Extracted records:

******

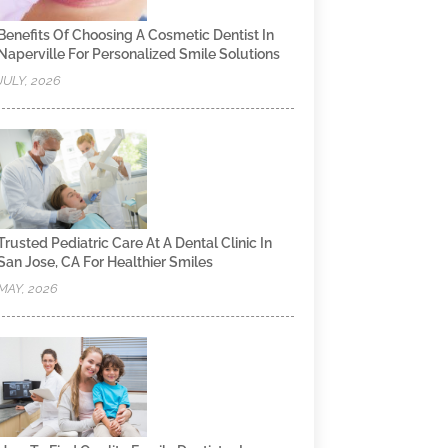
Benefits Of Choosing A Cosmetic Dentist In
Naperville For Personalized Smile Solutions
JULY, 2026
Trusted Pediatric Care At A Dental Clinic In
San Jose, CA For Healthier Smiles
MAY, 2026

******

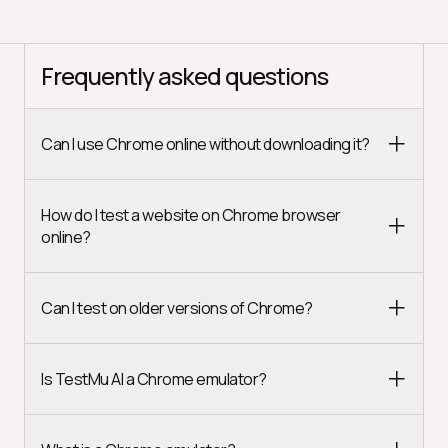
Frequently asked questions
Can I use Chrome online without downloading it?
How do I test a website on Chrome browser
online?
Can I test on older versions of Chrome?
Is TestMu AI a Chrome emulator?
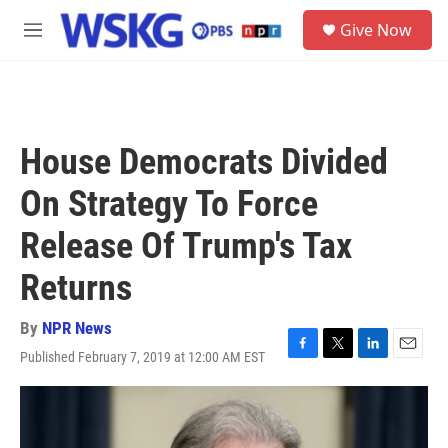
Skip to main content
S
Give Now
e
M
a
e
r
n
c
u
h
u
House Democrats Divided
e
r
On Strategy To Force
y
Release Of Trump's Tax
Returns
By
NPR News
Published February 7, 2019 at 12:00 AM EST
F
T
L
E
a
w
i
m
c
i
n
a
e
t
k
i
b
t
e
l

******

EXERCISE BRIEF: After reading the entries above, state the number of lines that contain the word "online", adding nothing else.

THE ANSWER: 2